今回のILAS2016は、Plenary Lecture 9件、Mini Symposium 32セッション、Contributed talk 20セッションで構成されており、400件近くの講演がパラレルで行われた。プログラムの詳細は会議ホームページに委ねることにして、会議名の通り線形代数を軸として、数値解析から行列理論、グラフ理論までバラエティに富んだ内容であった。
著者は最近、totally nonnegative (TN) 行列の逆固有値問題に取り組んでおり、幸運にもtotal positivityのMini Symposiumで講演をする機会をいただいた。講演後、オーガナイザーであるレジャイナ大学 (University of Regina) のFallat教授やコンスタンツ工科経済造形大学 (Hochschule Konstanz Technik, Wirtschaft und Gestaltung, HTWG Konstanz) のGarloff教授の研究グループから有益な情報をいただくことができ、著者にとって大変有意義な会議となった。
同セッションでは、TN行列の固有値計算法で知られるサンノゼ州立大学 (San Jose State University) のKoev教授などの講演もあったが、中でも、サハンド工科大学 (Sahand University of Technology) のGhanbari教授による講演が興味深かった。連続可積分系であるToda flowの拡張として階段行列と対応する連続力学系を考えると、その系が時間発展において行列のTN性を保存する、という内容であった。他のMini Symposiumでは、グラフに対する逆固有値問題など、日本では聞くことのできない話題に触れることができたのも収穫であった。

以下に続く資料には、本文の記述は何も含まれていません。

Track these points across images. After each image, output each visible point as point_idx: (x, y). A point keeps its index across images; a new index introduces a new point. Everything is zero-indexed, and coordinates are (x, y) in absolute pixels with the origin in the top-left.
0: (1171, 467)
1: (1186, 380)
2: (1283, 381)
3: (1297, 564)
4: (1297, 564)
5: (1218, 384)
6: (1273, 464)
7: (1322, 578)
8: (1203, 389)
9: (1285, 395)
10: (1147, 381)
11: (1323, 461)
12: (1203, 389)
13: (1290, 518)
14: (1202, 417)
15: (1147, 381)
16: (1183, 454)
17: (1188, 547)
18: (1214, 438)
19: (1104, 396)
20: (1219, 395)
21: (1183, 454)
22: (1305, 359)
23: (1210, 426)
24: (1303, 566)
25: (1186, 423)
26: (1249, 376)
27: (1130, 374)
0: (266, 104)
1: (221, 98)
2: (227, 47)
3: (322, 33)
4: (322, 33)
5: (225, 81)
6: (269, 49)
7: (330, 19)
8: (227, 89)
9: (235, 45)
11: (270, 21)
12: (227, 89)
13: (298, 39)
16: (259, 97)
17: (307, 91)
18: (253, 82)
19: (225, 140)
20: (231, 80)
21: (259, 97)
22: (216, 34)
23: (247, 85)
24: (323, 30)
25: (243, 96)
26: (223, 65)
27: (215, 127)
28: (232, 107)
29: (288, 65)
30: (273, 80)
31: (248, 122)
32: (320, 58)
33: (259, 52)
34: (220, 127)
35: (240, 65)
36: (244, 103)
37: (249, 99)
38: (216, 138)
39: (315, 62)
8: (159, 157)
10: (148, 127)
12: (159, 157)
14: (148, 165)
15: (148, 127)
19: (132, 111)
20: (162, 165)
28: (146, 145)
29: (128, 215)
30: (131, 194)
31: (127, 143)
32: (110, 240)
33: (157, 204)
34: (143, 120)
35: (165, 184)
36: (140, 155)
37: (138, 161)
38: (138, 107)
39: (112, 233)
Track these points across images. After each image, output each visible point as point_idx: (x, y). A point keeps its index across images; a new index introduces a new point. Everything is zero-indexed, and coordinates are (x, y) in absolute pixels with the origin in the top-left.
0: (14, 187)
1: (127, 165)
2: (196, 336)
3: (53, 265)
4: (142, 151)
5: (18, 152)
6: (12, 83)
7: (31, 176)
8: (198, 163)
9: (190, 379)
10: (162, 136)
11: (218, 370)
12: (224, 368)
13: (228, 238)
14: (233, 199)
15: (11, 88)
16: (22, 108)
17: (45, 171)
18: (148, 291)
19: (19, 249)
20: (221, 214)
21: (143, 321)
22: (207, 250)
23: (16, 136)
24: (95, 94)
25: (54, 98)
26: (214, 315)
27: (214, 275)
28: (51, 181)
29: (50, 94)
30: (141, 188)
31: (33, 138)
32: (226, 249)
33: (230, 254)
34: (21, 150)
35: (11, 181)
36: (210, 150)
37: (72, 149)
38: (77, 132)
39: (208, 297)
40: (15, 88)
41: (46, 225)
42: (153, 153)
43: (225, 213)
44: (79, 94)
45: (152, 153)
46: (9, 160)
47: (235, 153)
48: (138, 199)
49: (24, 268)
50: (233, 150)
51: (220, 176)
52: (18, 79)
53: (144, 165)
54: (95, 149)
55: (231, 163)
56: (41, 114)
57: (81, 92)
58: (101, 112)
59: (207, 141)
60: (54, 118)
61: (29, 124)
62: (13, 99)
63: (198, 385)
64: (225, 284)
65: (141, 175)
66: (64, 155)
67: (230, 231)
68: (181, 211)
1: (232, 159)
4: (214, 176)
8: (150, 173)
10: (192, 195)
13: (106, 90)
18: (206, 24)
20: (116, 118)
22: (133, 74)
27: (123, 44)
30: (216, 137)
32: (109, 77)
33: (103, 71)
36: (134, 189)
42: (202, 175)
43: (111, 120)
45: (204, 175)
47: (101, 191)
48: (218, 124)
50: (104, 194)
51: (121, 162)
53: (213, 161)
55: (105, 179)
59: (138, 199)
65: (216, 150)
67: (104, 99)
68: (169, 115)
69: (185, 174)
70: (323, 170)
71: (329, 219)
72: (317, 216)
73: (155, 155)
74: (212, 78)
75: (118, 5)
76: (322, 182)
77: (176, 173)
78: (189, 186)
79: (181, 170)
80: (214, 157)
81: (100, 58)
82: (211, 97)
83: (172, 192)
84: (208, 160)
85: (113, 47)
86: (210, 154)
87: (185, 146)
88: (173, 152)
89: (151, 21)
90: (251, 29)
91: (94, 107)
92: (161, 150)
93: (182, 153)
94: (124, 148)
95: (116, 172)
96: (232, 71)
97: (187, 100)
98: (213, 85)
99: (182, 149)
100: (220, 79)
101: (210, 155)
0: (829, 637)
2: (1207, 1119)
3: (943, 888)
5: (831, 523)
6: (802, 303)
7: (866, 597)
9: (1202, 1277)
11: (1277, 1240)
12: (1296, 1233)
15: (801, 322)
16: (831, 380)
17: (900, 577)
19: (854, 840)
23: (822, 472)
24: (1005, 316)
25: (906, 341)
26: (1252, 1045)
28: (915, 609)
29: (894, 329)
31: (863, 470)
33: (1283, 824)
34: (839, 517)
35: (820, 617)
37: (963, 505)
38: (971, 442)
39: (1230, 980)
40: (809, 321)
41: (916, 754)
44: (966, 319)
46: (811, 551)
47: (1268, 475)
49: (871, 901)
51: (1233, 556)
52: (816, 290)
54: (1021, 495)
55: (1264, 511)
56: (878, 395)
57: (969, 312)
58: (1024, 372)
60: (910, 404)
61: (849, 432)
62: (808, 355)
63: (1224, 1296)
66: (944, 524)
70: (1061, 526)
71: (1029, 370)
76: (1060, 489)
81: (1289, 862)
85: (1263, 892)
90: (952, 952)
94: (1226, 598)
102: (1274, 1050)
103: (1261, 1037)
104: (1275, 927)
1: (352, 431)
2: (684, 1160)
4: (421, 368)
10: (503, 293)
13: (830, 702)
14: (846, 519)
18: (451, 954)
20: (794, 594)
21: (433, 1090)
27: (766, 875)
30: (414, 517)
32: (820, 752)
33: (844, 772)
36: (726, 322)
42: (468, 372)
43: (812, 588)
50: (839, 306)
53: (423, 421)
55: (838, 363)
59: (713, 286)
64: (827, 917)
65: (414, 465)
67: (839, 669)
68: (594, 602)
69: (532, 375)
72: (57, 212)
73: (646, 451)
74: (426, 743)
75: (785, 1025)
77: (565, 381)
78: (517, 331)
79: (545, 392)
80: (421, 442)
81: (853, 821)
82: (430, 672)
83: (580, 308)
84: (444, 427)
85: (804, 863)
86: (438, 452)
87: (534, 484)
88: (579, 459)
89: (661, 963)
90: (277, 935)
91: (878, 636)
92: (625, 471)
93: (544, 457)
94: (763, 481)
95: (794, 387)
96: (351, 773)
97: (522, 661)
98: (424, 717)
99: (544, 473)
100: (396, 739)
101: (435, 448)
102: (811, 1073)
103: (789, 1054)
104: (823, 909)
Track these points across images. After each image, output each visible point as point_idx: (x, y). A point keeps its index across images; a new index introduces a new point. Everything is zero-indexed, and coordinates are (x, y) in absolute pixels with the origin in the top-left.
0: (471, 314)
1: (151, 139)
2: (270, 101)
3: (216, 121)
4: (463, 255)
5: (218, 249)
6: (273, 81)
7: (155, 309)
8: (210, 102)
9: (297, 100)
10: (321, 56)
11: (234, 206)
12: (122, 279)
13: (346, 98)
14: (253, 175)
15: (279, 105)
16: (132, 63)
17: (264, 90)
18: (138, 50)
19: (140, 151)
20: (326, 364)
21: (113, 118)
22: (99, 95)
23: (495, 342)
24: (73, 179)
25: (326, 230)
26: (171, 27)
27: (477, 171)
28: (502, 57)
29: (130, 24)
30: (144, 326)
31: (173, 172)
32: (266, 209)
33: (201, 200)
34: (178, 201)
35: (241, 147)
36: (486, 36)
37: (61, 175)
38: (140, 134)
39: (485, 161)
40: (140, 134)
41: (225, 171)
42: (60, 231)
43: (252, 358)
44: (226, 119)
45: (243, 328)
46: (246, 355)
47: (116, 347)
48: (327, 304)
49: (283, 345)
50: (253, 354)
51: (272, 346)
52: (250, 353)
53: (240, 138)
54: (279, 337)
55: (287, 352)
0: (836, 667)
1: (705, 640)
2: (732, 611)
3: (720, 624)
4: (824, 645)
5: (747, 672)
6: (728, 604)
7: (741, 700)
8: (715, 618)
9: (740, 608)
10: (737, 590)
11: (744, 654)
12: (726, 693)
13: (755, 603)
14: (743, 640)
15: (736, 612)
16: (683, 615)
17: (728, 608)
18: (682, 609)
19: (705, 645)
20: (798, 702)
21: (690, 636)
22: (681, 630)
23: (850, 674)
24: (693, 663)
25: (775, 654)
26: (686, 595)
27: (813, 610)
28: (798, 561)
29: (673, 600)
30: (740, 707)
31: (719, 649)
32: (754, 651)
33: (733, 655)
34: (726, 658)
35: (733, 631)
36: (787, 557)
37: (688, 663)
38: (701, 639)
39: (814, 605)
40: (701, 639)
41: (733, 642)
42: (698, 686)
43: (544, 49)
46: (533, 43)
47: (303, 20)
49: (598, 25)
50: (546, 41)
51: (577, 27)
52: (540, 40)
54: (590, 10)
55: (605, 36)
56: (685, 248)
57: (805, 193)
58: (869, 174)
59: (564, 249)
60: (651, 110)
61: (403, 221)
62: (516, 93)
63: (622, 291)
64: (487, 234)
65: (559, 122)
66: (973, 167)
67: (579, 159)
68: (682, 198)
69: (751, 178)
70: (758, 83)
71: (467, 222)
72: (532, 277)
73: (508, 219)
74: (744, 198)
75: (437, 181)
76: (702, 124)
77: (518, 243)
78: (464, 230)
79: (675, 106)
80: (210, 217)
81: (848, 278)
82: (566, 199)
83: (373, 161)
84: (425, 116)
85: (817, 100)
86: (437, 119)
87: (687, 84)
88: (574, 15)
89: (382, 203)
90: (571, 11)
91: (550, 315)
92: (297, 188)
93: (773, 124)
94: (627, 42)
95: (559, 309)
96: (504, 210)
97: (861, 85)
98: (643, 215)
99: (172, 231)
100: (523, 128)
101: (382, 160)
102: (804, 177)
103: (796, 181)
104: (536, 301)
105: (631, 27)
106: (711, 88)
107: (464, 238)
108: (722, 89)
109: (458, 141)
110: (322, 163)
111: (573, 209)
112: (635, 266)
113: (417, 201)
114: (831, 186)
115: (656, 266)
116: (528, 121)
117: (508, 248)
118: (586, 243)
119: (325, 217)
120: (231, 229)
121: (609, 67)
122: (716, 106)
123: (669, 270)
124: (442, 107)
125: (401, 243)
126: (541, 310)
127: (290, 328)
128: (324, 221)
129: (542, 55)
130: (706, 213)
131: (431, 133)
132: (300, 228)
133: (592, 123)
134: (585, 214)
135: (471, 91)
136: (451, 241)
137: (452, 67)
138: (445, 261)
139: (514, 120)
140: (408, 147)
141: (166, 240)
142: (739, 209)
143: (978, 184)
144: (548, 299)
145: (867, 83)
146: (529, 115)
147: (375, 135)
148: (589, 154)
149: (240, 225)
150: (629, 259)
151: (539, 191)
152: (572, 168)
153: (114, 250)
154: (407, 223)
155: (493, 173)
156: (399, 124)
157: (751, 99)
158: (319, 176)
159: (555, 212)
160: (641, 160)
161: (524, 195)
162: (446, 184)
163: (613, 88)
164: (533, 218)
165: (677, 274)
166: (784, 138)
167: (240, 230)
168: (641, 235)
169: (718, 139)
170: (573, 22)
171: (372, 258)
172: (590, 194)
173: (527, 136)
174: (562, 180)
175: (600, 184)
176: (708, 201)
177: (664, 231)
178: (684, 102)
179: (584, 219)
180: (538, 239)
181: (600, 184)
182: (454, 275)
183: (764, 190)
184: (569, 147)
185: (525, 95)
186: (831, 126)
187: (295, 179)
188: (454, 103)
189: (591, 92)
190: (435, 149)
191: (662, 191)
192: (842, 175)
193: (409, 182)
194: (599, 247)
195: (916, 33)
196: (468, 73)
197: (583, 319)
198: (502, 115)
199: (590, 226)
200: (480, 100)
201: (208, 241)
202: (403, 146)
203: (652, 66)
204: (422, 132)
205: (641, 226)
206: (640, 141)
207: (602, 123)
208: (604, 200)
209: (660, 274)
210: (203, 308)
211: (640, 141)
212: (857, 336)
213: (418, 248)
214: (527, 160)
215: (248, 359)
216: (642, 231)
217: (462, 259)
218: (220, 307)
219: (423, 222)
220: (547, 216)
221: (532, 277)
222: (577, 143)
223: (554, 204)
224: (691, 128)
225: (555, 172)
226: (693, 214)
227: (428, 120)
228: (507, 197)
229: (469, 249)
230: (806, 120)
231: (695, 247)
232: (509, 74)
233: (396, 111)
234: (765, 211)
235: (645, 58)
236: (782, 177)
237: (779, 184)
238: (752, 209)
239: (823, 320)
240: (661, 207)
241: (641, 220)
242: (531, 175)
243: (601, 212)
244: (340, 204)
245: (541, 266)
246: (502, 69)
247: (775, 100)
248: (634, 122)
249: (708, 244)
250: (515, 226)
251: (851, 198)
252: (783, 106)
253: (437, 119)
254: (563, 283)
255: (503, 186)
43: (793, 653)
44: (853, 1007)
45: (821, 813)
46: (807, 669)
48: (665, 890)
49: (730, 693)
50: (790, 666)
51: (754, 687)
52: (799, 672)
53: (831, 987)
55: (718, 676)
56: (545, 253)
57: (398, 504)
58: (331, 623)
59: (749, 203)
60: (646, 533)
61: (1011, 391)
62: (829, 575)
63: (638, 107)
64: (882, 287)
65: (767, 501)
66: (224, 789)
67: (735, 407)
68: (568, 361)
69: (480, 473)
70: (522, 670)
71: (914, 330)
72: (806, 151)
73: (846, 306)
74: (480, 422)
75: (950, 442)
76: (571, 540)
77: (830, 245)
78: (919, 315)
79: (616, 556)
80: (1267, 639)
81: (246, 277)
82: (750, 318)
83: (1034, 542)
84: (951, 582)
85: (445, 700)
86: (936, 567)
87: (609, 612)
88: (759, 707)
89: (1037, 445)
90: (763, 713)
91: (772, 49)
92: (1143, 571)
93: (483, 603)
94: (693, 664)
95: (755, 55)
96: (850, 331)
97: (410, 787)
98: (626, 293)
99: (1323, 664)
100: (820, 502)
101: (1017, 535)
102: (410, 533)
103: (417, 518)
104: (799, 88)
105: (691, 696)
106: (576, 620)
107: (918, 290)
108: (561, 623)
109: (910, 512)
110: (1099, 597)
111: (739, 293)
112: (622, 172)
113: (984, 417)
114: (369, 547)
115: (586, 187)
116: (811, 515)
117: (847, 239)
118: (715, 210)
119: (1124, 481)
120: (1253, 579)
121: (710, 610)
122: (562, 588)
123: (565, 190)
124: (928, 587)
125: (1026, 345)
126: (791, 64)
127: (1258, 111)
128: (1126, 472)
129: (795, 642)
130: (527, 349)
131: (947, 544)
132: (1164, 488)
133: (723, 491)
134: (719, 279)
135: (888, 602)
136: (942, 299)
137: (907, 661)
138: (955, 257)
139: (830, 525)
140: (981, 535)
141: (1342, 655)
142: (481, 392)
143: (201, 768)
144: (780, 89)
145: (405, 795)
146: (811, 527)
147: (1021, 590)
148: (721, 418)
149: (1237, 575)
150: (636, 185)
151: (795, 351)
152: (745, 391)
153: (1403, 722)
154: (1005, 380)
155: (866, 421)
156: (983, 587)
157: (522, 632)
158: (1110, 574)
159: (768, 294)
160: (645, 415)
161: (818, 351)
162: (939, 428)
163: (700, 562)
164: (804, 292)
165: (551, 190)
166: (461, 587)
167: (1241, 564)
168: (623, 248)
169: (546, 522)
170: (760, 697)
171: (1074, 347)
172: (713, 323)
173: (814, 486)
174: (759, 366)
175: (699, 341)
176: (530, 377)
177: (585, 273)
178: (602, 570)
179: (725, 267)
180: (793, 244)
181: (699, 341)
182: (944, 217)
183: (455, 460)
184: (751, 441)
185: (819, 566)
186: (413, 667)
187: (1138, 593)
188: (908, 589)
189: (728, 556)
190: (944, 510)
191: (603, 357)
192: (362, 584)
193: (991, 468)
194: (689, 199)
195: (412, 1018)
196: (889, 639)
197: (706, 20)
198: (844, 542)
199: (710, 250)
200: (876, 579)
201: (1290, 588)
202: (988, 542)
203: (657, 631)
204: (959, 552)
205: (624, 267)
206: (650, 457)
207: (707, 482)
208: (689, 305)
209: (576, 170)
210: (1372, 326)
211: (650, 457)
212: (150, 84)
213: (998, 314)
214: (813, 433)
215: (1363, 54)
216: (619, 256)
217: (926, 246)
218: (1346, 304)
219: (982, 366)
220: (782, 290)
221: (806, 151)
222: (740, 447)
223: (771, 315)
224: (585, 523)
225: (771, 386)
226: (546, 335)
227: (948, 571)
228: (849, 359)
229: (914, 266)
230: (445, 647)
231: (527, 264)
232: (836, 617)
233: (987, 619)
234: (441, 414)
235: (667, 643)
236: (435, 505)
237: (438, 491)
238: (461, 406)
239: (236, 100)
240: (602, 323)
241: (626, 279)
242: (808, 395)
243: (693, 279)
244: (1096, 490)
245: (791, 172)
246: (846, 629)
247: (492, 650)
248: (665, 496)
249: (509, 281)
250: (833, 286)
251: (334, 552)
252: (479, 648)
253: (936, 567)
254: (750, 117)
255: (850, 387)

また、ILAS2016ではソーシャルパックが非常に充実しており、ウェルカムパーティやカンファレンスディナー、エクスカーションの他に、フレンチフライやBBQなどのランチも提供された。世界遺産であるベギン会大修道院跡 (Groot Begijnhof) に隣接しているFaculty Club Leuvenで行われたカンファレンスディナーでは、ルーヴァン・カトリック大学 (Université catholique de Louvain) のVan Dooren教授のHans Schnizer Prize 授賞式が行われた。授賞式後、ワシントン州立大学 (Washington State University) のWatkins教授のスピーチが30分程続き笑いが起きるなど和やかなひとときを過ごした。

alt="カンファレンスディナーの様子"
カンファレンスディナーの様子

次回のILAS2017は2017年7月24日から28日までアメリカのアイオワ州立大学 (Iowa State University)で開催予定である。今回は滞在中にフランスでテロ事件が発生し緊張が走った。次回以降のILASが平和に開催されることを願ってやまない。